Tributes poured in online from Broadway figures, including from Lin-Manuel Miranda who called McNally “a giant in our world, who straddled plays and musicals deftly. Grateful for his staggering body of work and his unfailing kindness.” James Corden tweeted: “He was an absolute gentleman and his commitment to the theater was unwavering. He will be missed by so many of us.”
Some of his Broadway musical adaptations include “The Full Monty,” adapted from the British film and scored by David Yazbek; “Catch Me if You Can,” based on the Steven Spielberg film, and scored by composer Marc Shaiman and lyricist Scott Wittman; and "Ragtime," the musical based on the novel by E.L. Doctorow, which won four Tony Awards. In 2017, his musical reworking of the film “Anastasia” landed on Broadway.
McNally was born in St. Petersburg, Florida, and grew up in Corpus Christi, Texas, listening to radio broadcasts of “The Green Hornet” and the Metropolitan Opera. He graduated Phi Beta Kappa from Columbia University in 1960 with a degree in English.
While at the Actors Studio, he was hired by novelist John Steinbeck to be a tutor and guardian to his sons.
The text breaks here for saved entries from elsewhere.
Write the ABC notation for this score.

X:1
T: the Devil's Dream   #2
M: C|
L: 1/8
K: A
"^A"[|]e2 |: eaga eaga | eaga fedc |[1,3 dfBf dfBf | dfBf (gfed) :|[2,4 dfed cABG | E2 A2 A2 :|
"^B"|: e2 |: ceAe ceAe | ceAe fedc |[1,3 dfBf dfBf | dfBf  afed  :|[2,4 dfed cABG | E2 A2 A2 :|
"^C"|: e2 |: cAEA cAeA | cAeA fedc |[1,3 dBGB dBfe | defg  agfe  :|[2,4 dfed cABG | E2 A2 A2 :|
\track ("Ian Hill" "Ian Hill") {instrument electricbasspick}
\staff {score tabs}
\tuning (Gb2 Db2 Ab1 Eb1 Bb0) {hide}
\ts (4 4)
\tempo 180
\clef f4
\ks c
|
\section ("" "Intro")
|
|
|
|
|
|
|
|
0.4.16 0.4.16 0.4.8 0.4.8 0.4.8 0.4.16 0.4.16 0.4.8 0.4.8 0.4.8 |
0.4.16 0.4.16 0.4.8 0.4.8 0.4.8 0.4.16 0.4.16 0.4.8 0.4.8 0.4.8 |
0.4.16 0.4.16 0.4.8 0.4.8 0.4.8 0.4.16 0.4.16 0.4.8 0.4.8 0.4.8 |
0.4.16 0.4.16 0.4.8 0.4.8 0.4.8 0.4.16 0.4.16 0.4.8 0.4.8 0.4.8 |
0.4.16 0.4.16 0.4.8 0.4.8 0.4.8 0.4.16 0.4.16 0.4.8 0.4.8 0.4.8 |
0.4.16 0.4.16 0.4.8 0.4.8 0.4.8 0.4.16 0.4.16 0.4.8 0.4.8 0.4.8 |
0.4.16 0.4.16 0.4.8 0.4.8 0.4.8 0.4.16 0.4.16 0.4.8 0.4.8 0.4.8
One of McNally's earliest theater attempts was writing the book for a musical adaptation of Steinbeck's "East of Eden" which was called "Here's Where I Belong." It ran for performance on Broadway in 1968.
McNally's first Broadway play "And Things That Go Bump in the Night" didn't fare much better in 1965. His absurdist, symbolic melodrama about good and evil confounded critics. Newsday called it “ugly, perverted, tasteless." It closed in less than three weeks.
He rebounded with the 1969 Off-Broadway hit “Next,” a two-character comedy about a reluctant draftee reporting for an Army physical. A string of successes followed, including "Where Has Tommy Flowers Gone?" (1971), "The Tubs" (1974), "Bad Habits" (1974) and "The Ritz" (1975).
His breakout, “Frankie and Johnny in the Clair de Lune,” about a romance between a waitress and short order cook, was adapted into a film starring Al Pacino and Michelle Pfeiffer. It was revived on Broadway in 2019 starring Audra McDonald.
He collaborated three times with legendary composer John Kander and lyricist Freb Ebb — on “The Rink,” “Kiss of the Spider Woman” and “The Visit.” Chita Rivera starred in all three. His love of opera informed his works “Golden Age,” “The Lisbon Traviata” and “Master Class,” which explored the life of opera diva Maria Callas.
McNally is survived by his partner, Thomas Kirdahy, whom he married in Vermont in 2003, and again in Washington, D.C., in 2010.